As humans we are always trying to one-up ourselves on the other guy. Someone being a poser, or as has become the phrase in the hardcore community is that someone is "fashion-core", and this is the way that it is done now. In the end, it's the journey through those rebelious teenage years that makes you who you are as an adult. In Stevo's case he went from a young man who told his parents "I love you guys, don't get me wrong. But for the first time in my life I'm eighteen and I can say fuuuuck youuu." to sitting on a park bench, all of his spikes and color shaved off and sitting on a park bench at the end of film when he determines "that when all of it was said and done, I was nothing but a god damn trendy ass poser." It's the journey, and the culture that I want to explore further. In fact, I'm actually thinking about making my own film about counter-cultural-ism and how it affects our youth culture.
-------------

Duncombe, Stephen, ed. Cultural Resistance Reader. NY: Verso, 2002.

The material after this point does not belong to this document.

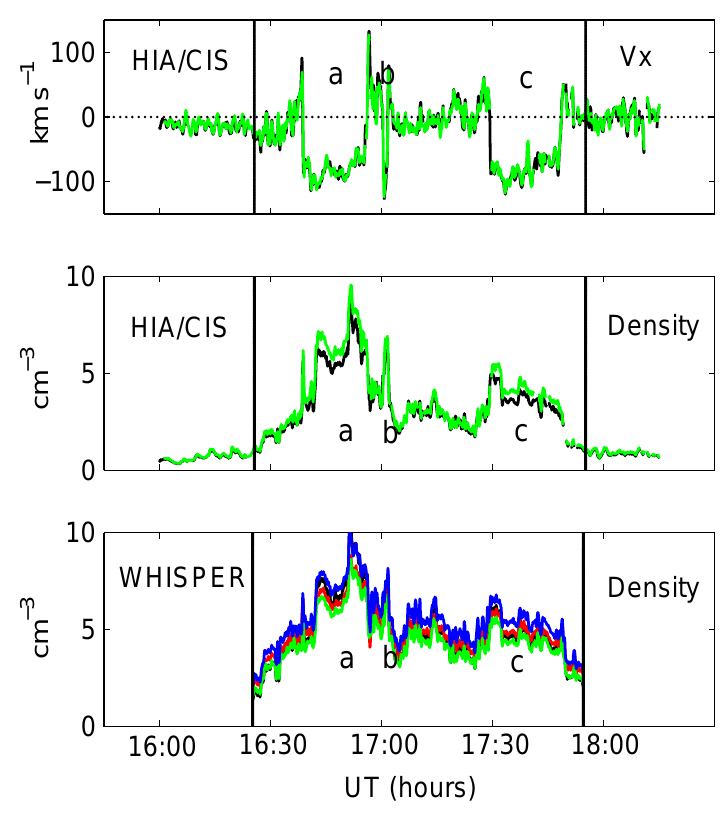
Fig. 7. X-component of the ion velocity (top panel) and ion density (middle panel) from HIA/CIS on Cluster SC1 (black) and SC3 (green), and electron density (bottom panel) from WHISPER on SC1 (black), SC2 (red), SC3(green) and SC4 (blue) during 16:00–18:15 UT on 18 April 2002. The time interval (16:25–17:55 UT) between the vertical lines corresponds to the period of interest; a, b and c are anti- sunward ion flow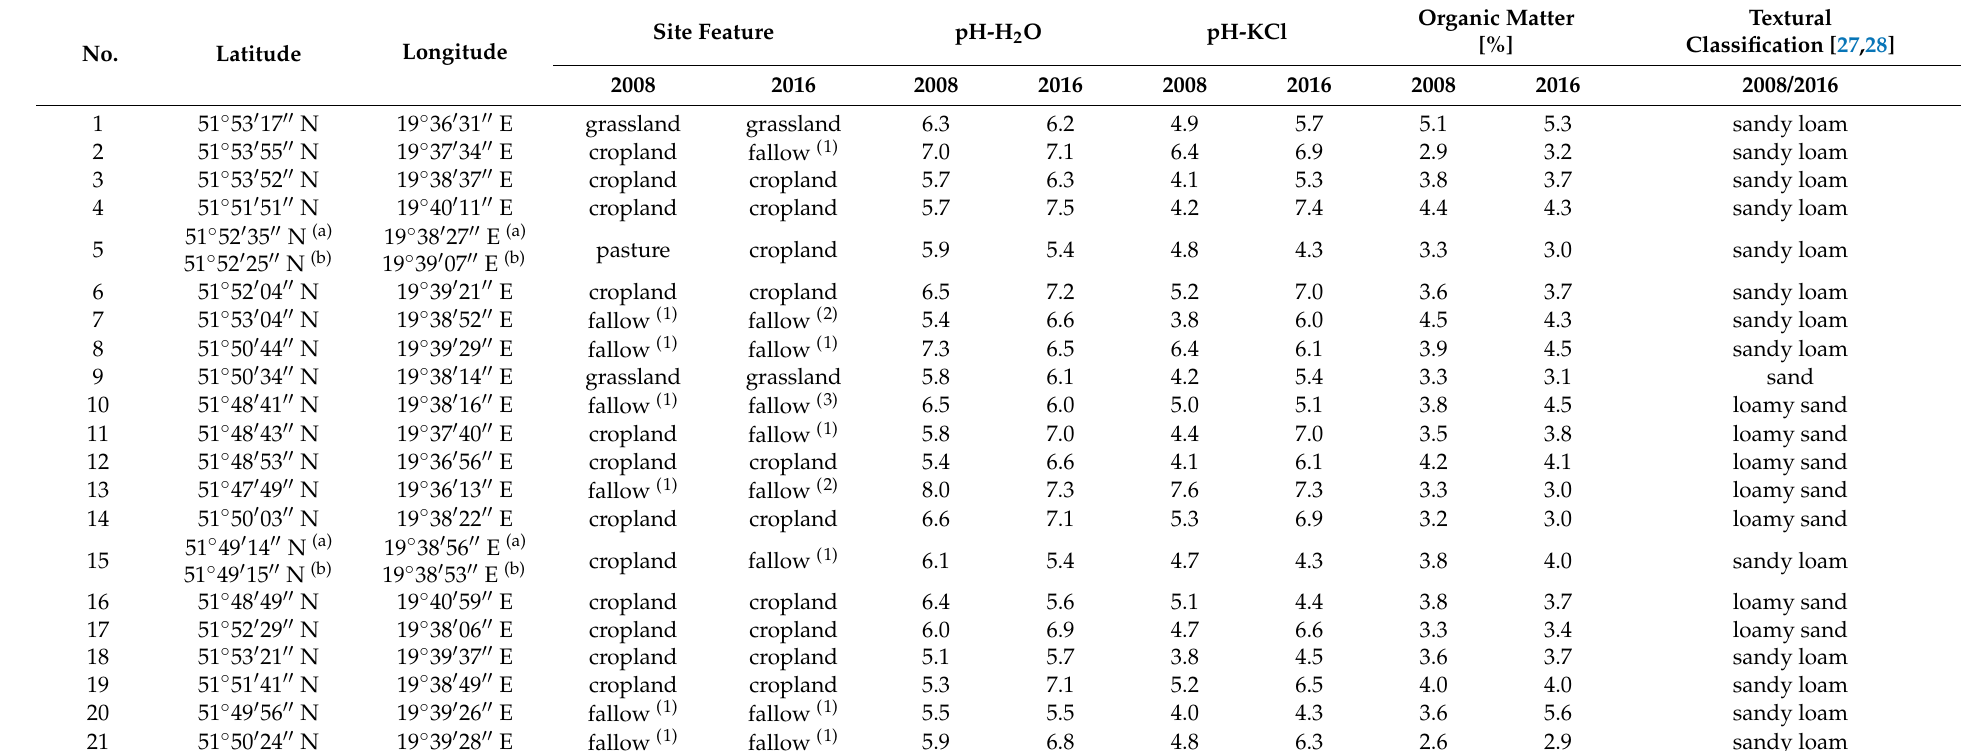
Table 1. Description of sampling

"SLC Punk - Interview". Sony Pictures. 11/6/05.

SLC Punk. James Merendino. DVD. Columbia Tristar, 1999.

Sex Pistols - Wikipedia. Wikipedia - The Free Encyclopedia. 11/6/05.

1 Comments:

At 11:49 AM, Blogger Michael said...

you need to understand punk as political/belief system. It is not just a pose, although it is a pose--so while analyzing it as a pose, you also might want to think how it can be more than a pose...

I can also refer you to excellent books on "Punk" if you want.

Malcolm McDowell and his creation the Sex Pistols may have been poseur punks, but there is also a hardcore political philosophy that has developed in the punk communities which seeks to resist corporate colonization... remembering Malcolm was co-opting American punk styles (no matter what people may want to believe, Punk started in the US, not the UK) and likewise young punks took the commercial vision of Malcolm/Sex Pistols and subverted it for their own uses.

See the link Fugazi on the right hand side of this site:

Dialogic

for an example of this important American band in Washington D.C. around which a whole D.I.Y. punk ethos has developed.